ENTRIES:

>> Start

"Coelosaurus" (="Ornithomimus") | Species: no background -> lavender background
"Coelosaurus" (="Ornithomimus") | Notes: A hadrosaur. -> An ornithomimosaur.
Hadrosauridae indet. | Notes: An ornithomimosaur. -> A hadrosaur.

>> End
>> Start

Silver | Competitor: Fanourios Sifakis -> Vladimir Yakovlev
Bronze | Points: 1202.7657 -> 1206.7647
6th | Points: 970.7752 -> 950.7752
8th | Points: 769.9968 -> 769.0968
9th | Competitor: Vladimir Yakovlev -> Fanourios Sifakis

>> End

DIRECTIVE: Reproduce the lines of material starting at the one containing "-> lavender background" and ending at the one containing "Hadrosauridae indet. |", swapping "Notes" for "Comments" and leaving everything else unchanged.

FINISHED ANSWER:
"Coelosaurus" (="Ornithomimus") | Species: no background -> lavender background
"Coelosaurus" (="Ornithomimus") | Comments: A hadrosaur. -> An ornithomimosaur.
Hadrosauridae indet. | Comments: An ornithomimosaur. -> A hadrosaur.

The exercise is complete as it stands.